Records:
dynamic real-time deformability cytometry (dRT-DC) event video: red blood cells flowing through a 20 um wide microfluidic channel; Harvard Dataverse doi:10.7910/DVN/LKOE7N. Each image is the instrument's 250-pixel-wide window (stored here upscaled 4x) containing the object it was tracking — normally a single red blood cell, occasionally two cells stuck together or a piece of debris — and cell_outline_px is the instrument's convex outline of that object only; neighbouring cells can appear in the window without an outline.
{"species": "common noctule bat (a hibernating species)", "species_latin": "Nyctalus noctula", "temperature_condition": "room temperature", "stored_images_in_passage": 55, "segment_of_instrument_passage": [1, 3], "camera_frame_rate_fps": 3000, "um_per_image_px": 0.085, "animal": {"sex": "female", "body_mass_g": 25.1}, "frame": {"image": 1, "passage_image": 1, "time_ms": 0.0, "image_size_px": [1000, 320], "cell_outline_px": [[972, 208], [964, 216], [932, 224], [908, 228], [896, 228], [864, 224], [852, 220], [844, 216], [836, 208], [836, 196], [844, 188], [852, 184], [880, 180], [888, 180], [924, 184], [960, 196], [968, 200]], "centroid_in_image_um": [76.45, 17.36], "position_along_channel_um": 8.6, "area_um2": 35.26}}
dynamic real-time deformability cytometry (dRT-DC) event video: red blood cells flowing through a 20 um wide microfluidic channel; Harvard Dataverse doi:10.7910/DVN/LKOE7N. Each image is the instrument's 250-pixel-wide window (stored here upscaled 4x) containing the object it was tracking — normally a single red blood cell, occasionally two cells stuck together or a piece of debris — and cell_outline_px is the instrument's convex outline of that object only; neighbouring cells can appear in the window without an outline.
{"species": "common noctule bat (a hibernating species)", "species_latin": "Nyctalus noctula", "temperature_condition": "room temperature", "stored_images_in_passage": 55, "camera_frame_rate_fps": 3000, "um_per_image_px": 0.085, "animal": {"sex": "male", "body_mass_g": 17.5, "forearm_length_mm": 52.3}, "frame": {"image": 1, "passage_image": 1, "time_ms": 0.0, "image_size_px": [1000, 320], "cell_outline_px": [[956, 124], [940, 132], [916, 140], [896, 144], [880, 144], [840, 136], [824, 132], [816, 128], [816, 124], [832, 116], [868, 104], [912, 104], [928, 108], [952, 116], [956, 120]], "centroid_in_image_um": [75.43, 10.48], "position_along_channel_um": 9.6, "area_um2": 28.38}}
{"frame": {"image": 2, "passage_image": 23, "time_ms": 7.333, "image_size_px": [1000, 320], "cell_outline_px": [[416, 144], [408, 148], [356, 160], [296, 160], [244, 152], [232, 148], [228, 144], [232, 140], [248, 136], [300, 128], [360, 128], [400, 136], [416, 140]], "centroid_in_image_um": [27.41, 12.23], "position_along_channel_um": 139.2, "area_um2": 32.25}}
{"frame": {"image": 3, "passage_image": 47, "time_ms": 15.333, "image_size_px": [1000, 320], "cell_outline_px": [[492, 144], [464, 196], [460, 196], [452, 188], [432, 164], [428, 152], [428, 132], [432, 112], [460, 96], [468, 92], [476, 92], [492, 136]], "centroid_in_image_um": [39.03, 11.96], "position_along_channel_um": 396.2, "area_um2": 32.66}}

> Objective
Repeat the lines above exactly.

> Result of this task
dynamic real-time deformability cytometry (dRT-DC) event video: red blood cells flowing through a 20 um wide microfluidic channel; Harvard Dataverse doi:10.7910/DVN/LKOE7N. Each image is the instrument's 250-pixel-wide window (stored here upscaled 4x) containing the object it was tracking — normally a single red blood cell, occasionally two cells stuck together or a piece of debris — and cell_outline_px is the instrument's convex outline of that object only; neighbouring cells can appear in the window without an outline.
{"species": "common noctule bat (a hibernating species)", "species_latin": "Nyctalus noctula", "temperature_condition": "room temperature", "stored_images_in_passage": 55, "segment_of_instrument_passage": [1, 3], "camera_frame_rate_fps": 3000, "um_per_image_px": 0.085, "animal": {"sex": "female", "body_mass_g": 25.1}, "frame": {"image": 1, "passage_image": 1, "time_ms": 0.0, "image_size_px": [1000, 320], "cell_outline_px": [[972, 208], [964, 216], [932, 224], [908, 228], [896, 228], [864, 224], [852, 220], [844, 216], [836, 208], [836, 196], [844, 188], [852, 184], [880, 180], [888, 180], [924, 184], [960, 196], [968, 200]], "centroid_in_image_um": [76.45, 17.36], "position_along_channel_um": 8.6, "area_um2": 35.26}}
dynamic real-time deformability cytometry (dRT-DC) event video: red blood cells flowing through a 20 um wide microfluidic channel; Harvard Dataverse doi:10.7910/DVN/LKOE7N. Each image is the instrument's 250-pixel-wide window (stored here upscaled 4x) containing the object it was tracking — normally a single red blood cell, occasionally two cells stuck together or a piece of debris — and cell_outline_px is the instrument's convex outline of that object only; neighbouring cells can appear in the window without an outline.
{"species": "common noctule bat (a hibernating species)", "species_latin": "Nyctalus noctula", "temperature_condition": "room temperature", "stored_images_in_passage": 55, "camera_frame_rate_fps": 3000, "um_per_image_px": 0.085, "animal": {"sex": "male", "body_mass_g": 17.5, "forearm_length_mm": 52.3}, "frame": {"image": 1, "passage_image": 1, "time_ms": 0.0, "image_size_px": [1000, 320], "cell_outline_px": [[956, 124], [940, 132], [916, 140], [896, 144], [880, 144], [840, 136], [824, 132], [816, 128], [816, 124], [832, 116], [868, 104], [912, 104], [928, 108], [952, 116], [956, 120]], "centroid_in_image_um": [75.43, 10.48], "position_along_channel_um": 9.6, "area_um2": 28.38}}
{"frame": {"image": 2, "passage_image": 23, "time_ms": 7.333, "image_size_px": [1000, 320], "cell_outline_px": [[416, 144], [408, 148], [356, 160], [296, 160], [244, 152], [232, 148], [228, 144], [232, 140], [248, 136], [300, 128], [360, 128], [400, 136], [416, 140]], "centroid_in_image_um": [27.41, 12.23], "position_along_channel_um": 139.2, "area_um2": 32.25}}
{"frame": {"image": 3, "passage_image": 47, "time_ms": 15.333, "image_size_px": [1000, 320], "cell_outline_px": [[492, 144], [464, 196], [460, 196], [452, 188], [432, 164], [428, 152], [428, 132], [432, 112], [460, 96], [468, 92], [476, 92], [492, 136]], "centroid_in_image_um": [39.03, 11.96], "position_along_channel_um": 396.2, "area_um2": 32.66}}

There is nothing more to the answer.